The ethical rules allow an attorney to disclose confidential information if the client gives informed consent or if the disclosure is required to further the goals of the representation. This gives practitioners a degree of latitude, but they should carefully consider any potential consequences and advise clients accordingly. If disclosure could materially prejudice the client or the ADR proceeding, it could run afoul of ethical rules even with client consent.
Communication is the hallmark of effective representation. An attorney must keep the client reasonably informed of the status of the case, and consult with the client prior to making any decisions that would affect the outcome. For example, the lawyer who receives a settlement offer should promptly advise the client of the substance of the offer unless the client has already indicated whether the offer is acceptable or given the lawyer authority to accept or reject it.

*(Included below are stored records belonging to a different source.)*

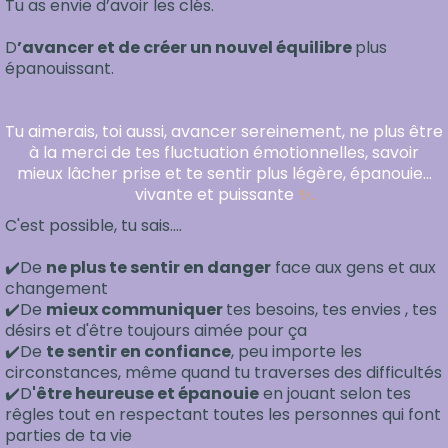
Tu as envie d’avoir les clés.
D
’avancer et de créer un nouvel équilibre
plus
épanouissant.
Tu aimerais, toi aussi, avancer sereinement, ne plus être
à la merci de tes fluctuation émotionnelles, savoir
mieux lâcher prise et te sentir plus légère, épanouie...
vivante et puissante
✨.
C'est possible, tu sais....
✔️De
ne plus te sentir en danger
face aux gens et aux
changement
✔️De
mieux communiquer
tes besoins, tes envies , tes
désirs et d'être toujours aimée pour ça
✔️De
te sentir en confiance
, peu importe les
circonstances, même quand tu traverses des difficultés
✔️D
'être heureuse et épanouie
en jouant selon tes
rêgles tout en respectant toutes les personnes qui font
parties de ta vie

Select Examples from California
In addition to general ethical principles, practitioners must abide by ethics standards established by their jurisdiction, and any rules, regulations, and best practices specific to the ADR proceeding. Following are a few examples from California.
Honesty in Negotiation
California Business Code §6128 makes it a misdemeanor for any attorney to be involved in “deceit or collusion” or to willfully delay an action for personal gain. In the negotiation context, a lawyer may not make materially misleading claims that other parties may rely on in settlement. Furthermore, an attorney may not discourage a client from settling to generate higher fees. Unless otherwise authorized, the attorney must present all settlement offers to the client, even if the offer requires the attorney to waive all fees.
Attendance in Mediation
Some courts have established procedural rules for mediation. Rule 3.891 of the California Rules of Court gives the court authority to order mediation in any action where the amount in controversy does not exceed $50,000 for each plaintiff. Rule 3.894 requires that attorneys and their clients “attend all mediation sessions in person unless excused or permitted to attend by telephone.” Furthermore, each party must submit a list of the attorneys, representatives, and others who will participate in the mediation.
Conduct of Arbitration
Under the California Rules of Court, a wide range of civil matters may be submitted to arbitration. The rules provide for the selection of an arbitrator, conduct of hearings, rules of evidence and discovery, and other specifics related to judicial arbitration proceedings administered by the court system. Rule 3.830 states that parties are not required to participate in judicial arbitration and may proceed pursuant to their own arbitration agreement.